Ucapku demi menghilangkan kecanggungan luar biasa ini.

"Seperti yang telah diucapkan nyonya Zoastria, Guild menaruh segala data lengkap tentang apa yang perlu kita tahu pada berkas-berkas yang ada di rumah ini. Tapi sebelum kita ke sana, ada pepatah Buana Yang Telah Sirna yang berkata 'tak kenal maka tak sayang', jadi ada baiknya kita saling memperkenalkan diri terlebih dahulu."

"Sayang…?"

Aku tak tahu ekspresi apa itu yang dibuat nona Himesh, entah dia jijik, gugup, salah tingkah, bergairah atau apa, yang jelas wajahnya merah dan rautnya tak beraturan.

"Oke, dari pada lama-lama, gue duluan aje ye."

Pria Toksik di antara kami pun menawarkan dirinya.

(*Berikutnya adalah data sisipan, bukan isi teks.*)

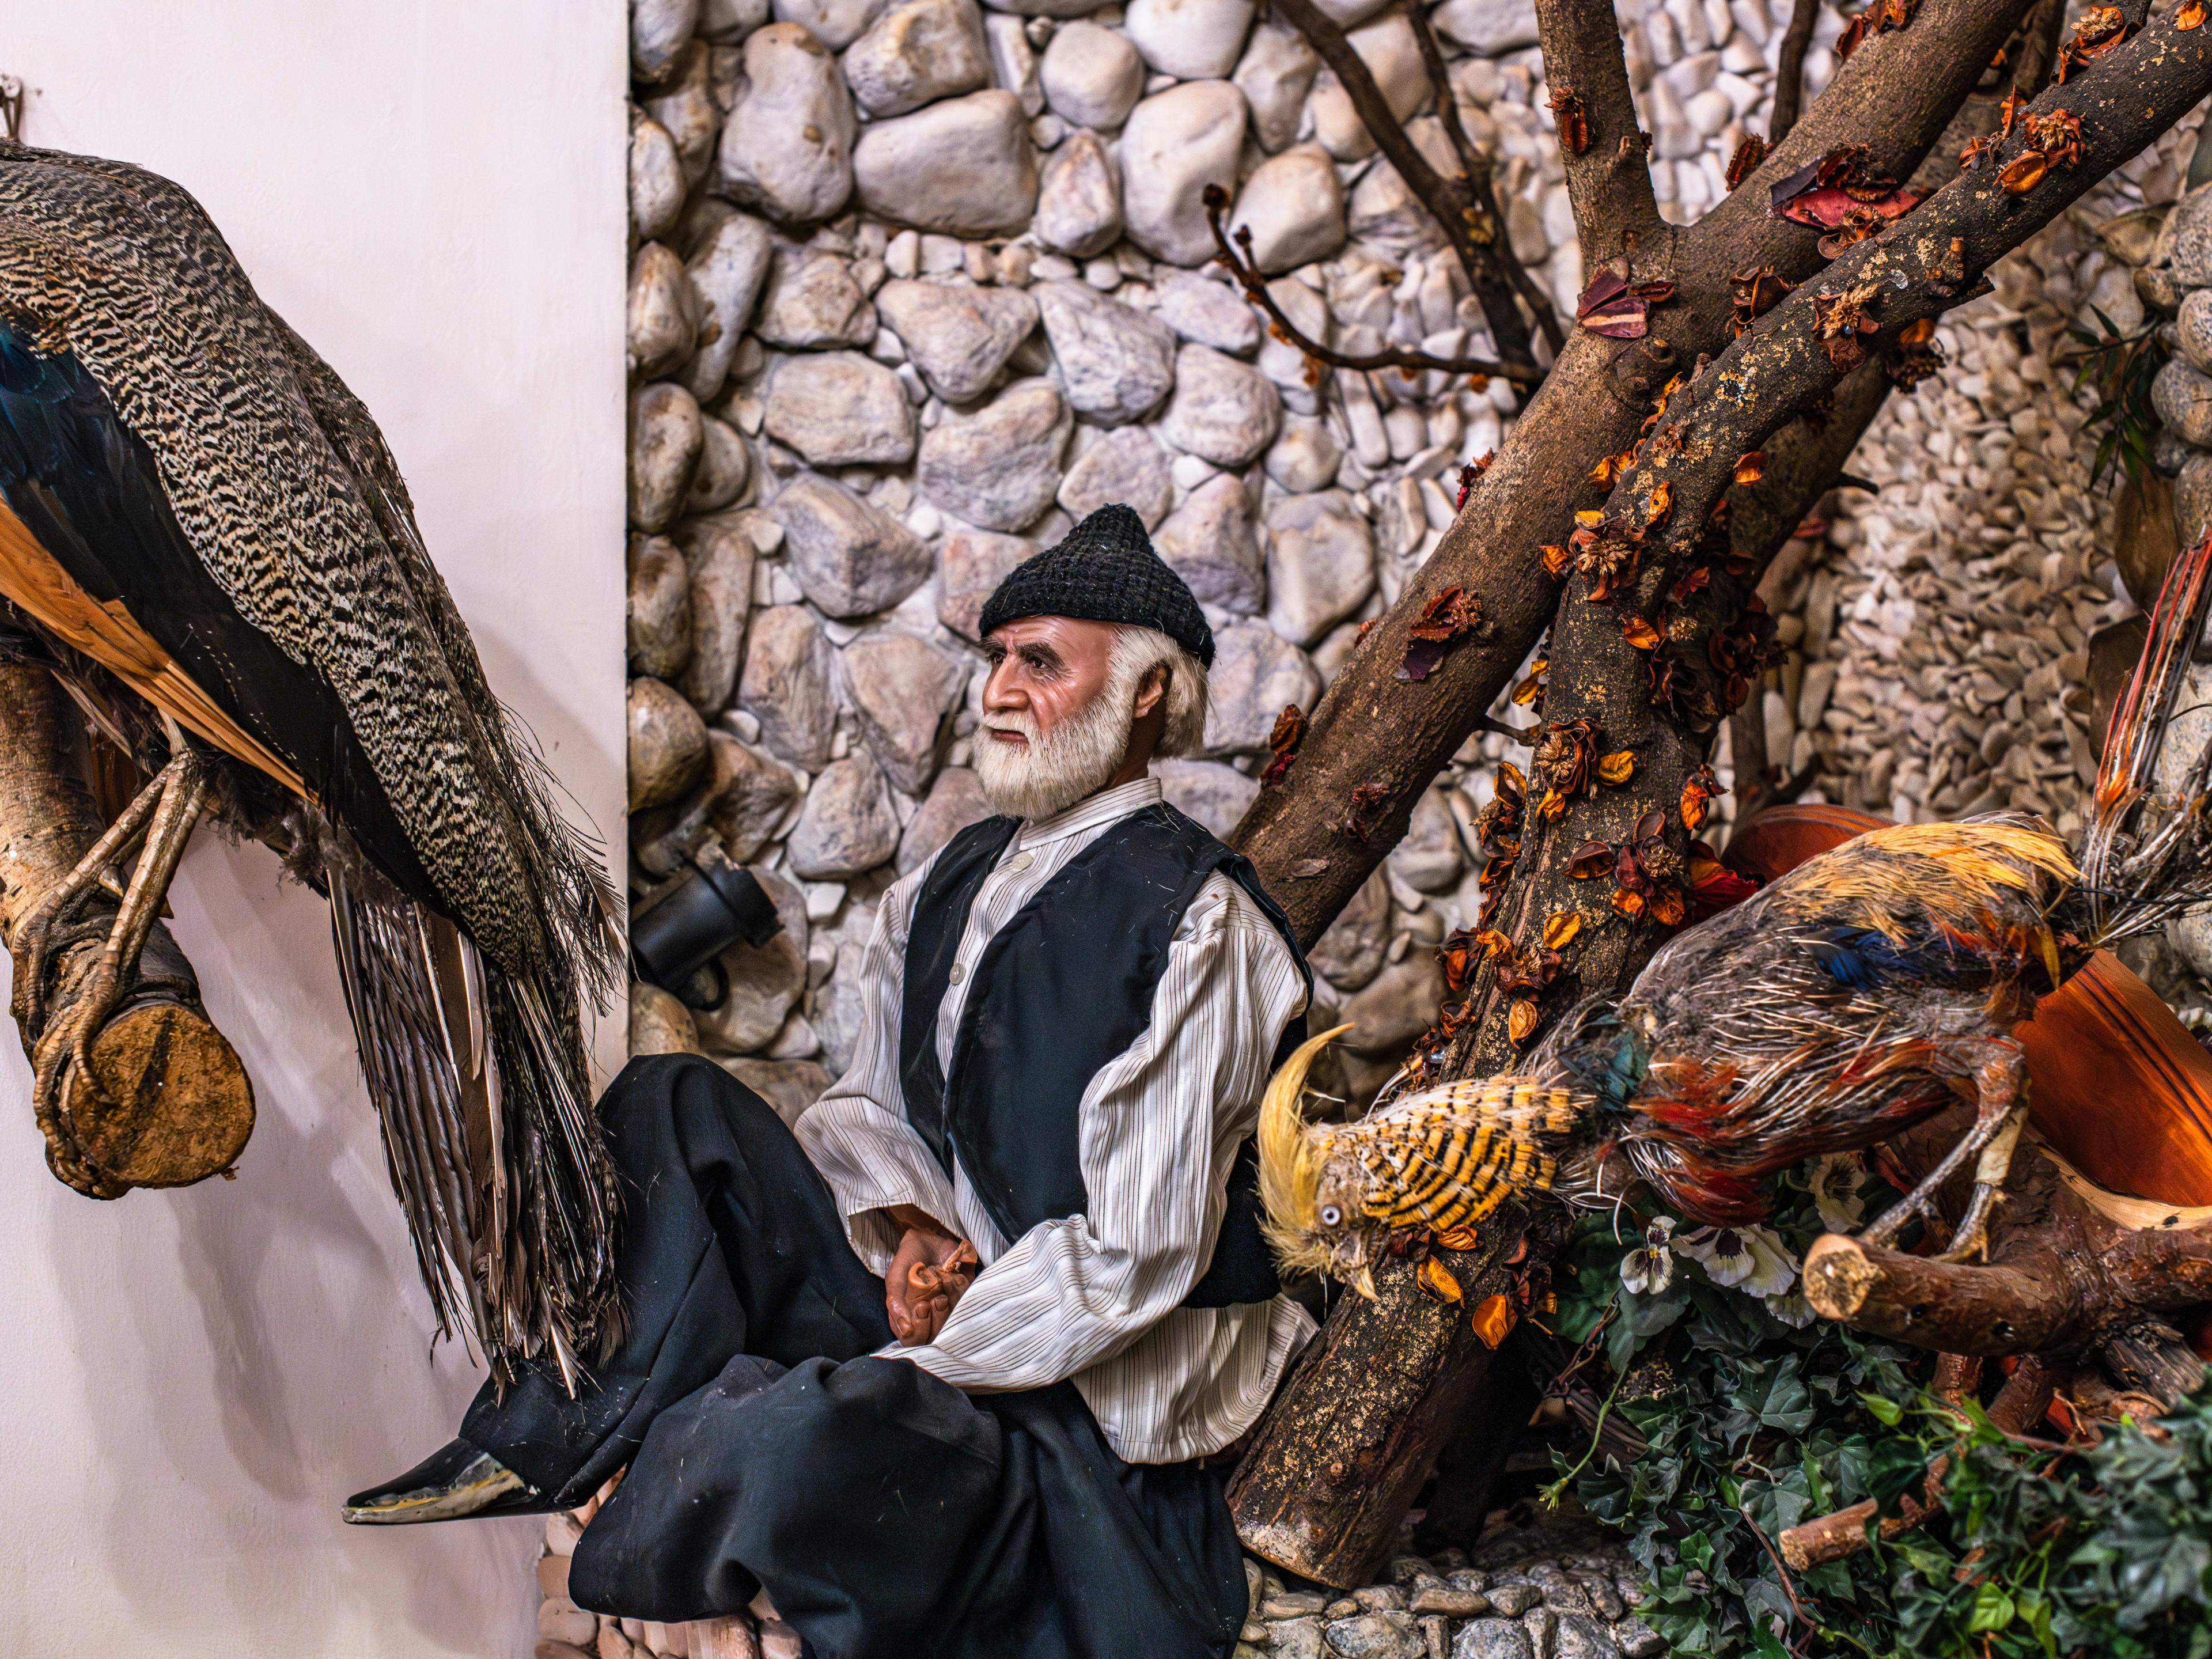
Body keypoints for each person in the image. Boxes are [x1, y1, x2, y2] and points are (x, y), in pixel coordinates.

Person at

"Silahkan tempat dan waktunya, bang."

Ucapku.

"Shiaap!"

"Kenalin, gue Asger dari suku Toksik, kelas Jawara Tombak, tingkat Manshira, umur 27. Met kenal semuanya."

"Hah, make umur?"

Nona Himesh kaget mendengarnya.

"Kenapa enggak? Semua info kita ditulis di biodata kan?"

Jawab si pria Toksik.

"Ah benar juga bang."

Aku lekas mengambil kertas biodata yang ada di depanku dan memberikannya pada nona Himesh.

"Nona, gunakan sihir esmu dan taruh segala isi biodata bang Asger berputar melayang di tengah meja."

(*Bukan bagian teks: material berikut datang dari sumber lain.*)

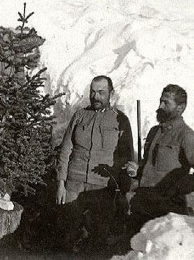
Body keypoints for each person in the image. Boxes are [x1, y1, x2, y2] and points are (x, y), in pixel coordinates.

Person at [55, 75, 134, 250]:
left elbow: (127, 158)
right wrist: (61, 184)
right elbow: (65, 150)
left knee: (99, 235)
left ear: (111, 93)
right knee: (68, 232)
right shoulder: (80, 116)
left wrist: (123, 192)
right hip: (74, 184)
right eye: (92, 92)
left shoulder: (120, 120)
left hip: (102, 188)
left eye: (101, 92)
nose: (95, 96)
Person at [124, 84, 194, 233]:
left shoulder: (186, 135)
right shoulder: (154, 132)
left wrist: (181, 186)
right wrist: (137, 170)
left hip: (166, 214)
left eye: (166, 103)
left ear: (180, 108)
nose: (160, 106)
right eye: (160, 101)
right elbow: (149, 166)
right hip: (142, 207)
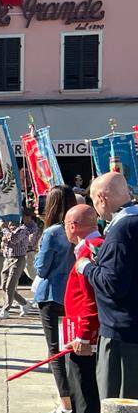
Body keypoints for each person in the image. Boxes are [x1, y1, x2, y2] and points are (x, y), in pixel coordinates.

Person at [77, 172, 138, 401]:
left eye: (94, 201)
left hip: (121, 334)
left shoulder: (122, 229)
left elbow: (113, 285)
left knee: (119, 408)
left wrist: (86, 267)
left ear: (102, 198)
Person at [61, 203, 103, 413]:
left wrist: (84, 335)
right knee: (83, 395)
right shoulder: (89, 247)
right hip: (80, 332)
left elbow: (91, 299)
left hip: (84, 338)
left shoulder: (91, 250)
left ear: (73, 226)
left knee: (86, 396)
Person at [32, 186, 78, 413]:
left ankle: (66, 404)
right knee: (70, 347)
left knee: (55, 351)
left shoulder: (52, 232)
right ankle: (74, 399)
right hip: (73, 296)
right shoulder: (78, 228)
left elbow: (41, 267)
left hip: (51, 295)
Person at [0, 217, 33, 319]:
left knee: (10, 286)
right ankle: (24, 303)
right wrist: (3, 243)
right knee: (4, 286)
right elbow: (5, 244)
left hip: (18, 259)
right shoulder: (9, 231)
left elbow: (14, 239)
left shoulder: (22, 229)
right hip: (7, 259)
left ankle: (6, 310)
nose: (2, 222)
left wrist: (4, 229)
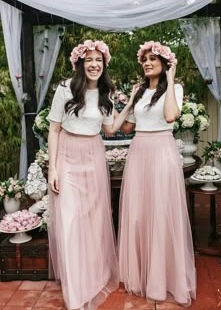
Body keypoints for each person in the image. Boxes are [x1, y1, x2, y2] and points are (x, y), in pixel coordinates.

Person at [47, 40, 136, 310]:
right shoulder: (65, 89)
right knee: (69, 221)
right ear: (80, 64)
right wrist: (53, 168)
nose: (94, 64)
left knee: (94, 222)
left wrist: (130, 102)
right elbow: (53, 130)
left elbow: (110, 130)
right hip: (68, 157)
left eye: (99, 59)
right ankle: (75, 295)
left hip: (94, 157)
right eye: (89, 60)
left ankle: (93, 276)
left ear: (104, 63)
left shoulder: (107, 93)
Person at [118, 41, 196, 308]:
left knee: (162, 212)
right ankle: (142, 273)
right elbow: (127, 128)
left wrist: (172, 79)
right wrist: (128, 102)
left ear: (164, 63)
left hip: (163, 150)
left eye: (153, 58)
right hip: (139, 151)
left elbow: (172, 116)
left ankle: (163, 278)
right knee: (140, 213)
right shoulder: (139, 91)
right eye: (145, 59)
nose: (147, 62)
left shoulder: (174, 88)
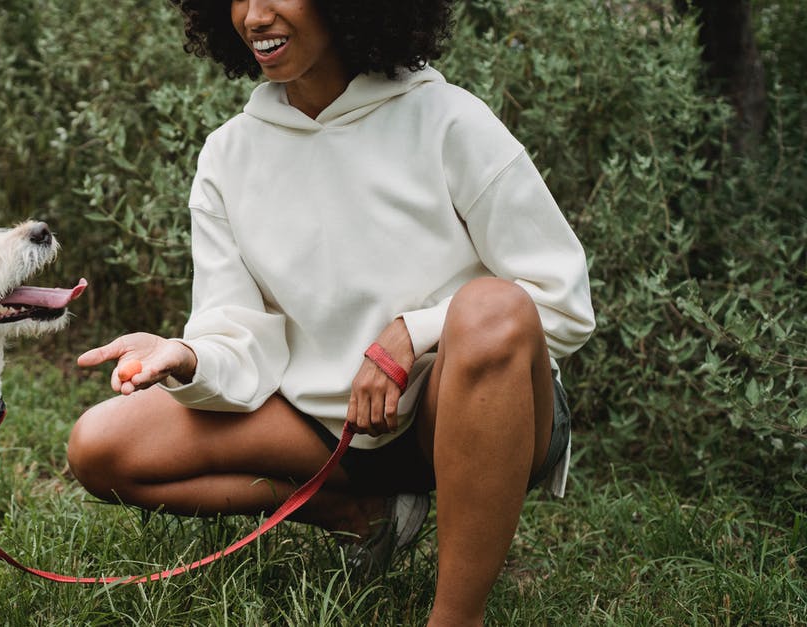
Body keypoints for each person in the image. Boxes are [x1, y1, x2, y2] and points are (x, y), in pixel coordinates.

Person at [67, 0, 595, 624]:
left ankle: (456, 616)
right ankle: (361, 515)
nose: (255, 15)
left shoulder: (450, 120)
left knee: (491, 308)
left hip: (467, 411)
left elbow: (559, 299)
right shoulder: (229, 155)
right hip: (330, 427)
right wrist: (188, 354)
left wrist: (412, 335)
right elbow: (236, 330)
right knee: (99, 447)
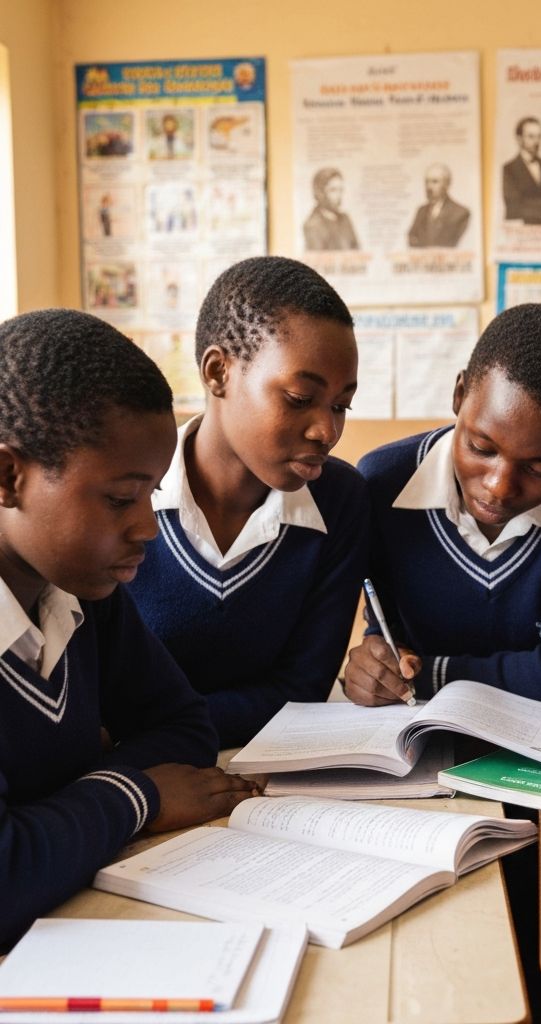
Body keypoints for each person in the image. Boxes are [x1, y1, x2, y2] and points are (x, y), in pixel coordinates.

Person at [0, 308, 257, 952]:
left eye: (152, 493)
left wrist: (54, 823)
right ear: (8, 476)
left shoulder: (83, 587)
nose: (147, 526)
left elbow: (184, 727)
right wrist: (133, 794)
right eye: (120, 498)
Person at [343, 303, 541, 710]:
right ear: (460, 394)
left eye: (539, 467)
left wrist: (431, 673)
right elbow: (388, 638)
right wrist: (376, 665)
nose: (499, 487)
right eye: (481, 448)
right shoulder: (383, 485)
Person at [127, 256, 369, 748]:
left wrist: (145, 728)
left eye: (341, 404)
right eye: (300, 398)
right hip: (130, 775)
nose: (328, 431)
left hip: (261, 774)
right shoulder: (123, 492)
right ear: (219, 372)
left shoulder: (340, 500)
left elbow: (301, 692)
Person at [407, 164, 470, 248]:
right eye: (427, 182)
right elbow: (411, 238)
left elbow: (453, 243)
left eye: (435, 182)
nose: (429, 187)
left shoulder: (460, 213)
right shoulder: (421, 211)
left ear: (446, 184)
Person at [302, 167, 359, 251]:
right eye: (333, 190)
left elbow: (357, 251)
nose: (338, 196)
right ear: (320, 192)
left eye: (340, 190)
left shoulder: (345, 219)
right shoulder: (312, 225)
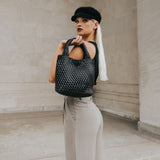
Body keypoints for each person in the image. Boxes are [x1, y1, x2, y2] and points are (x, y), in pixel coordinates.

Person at [48, 6, 108, 160]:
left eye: (85, 20)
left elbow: (53, 77)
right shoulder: (94, 48)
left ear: (96, 25)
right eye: (77, 21)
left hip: (80, 111)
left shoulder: (84, 47)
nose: (79, 24)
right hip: (86, 109)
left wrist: (61, 47)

"Tunggu, apa? Bagaimana bi-"

"Ada apa? Kamu kaget aku tahu kamu bisa melakukannya? Kamu tak bisa menyembunyikan nama keluargamu, terutama saat suku Api menyimpan banyak sekali info tentang Siska. Jangan lupa kalau kedua suku kita hampir bersatu."

Nona Himesh kian tersentak kaget mendengar aku tahu dia bisa membentuk kata-kata dari es dan melayangkannya.

"Aku merasa seperti baru saja ditelanjangi."

Dia menggelengkan kepalanya.

"Woi! Jangan bawa fantasi mesummu di pertemuan pertama kita."

"!!!" Wajahnya benar-benar matang mendengarnya.

"Oke! Oke! Sini berikan berkasnya padaku!"

Dengan galak ia berusaha menarik kertas biodata dari tanganku. Dan tentu saja…

"..."

"..."

Karena dia hanyalah Ilmuan yang lemah, kertas dan tanganku tak sedikitpun berpindah.

"Kamu hanya perlu memintanya baik-baik, nona…"

"Argh… kenapa sih…"

Dia tertunduk malu dan wajahnya semakin memerah. Karena kasihan, dengan lemah lembut aku menaruh tiap berkas biodata di sisi mejanya.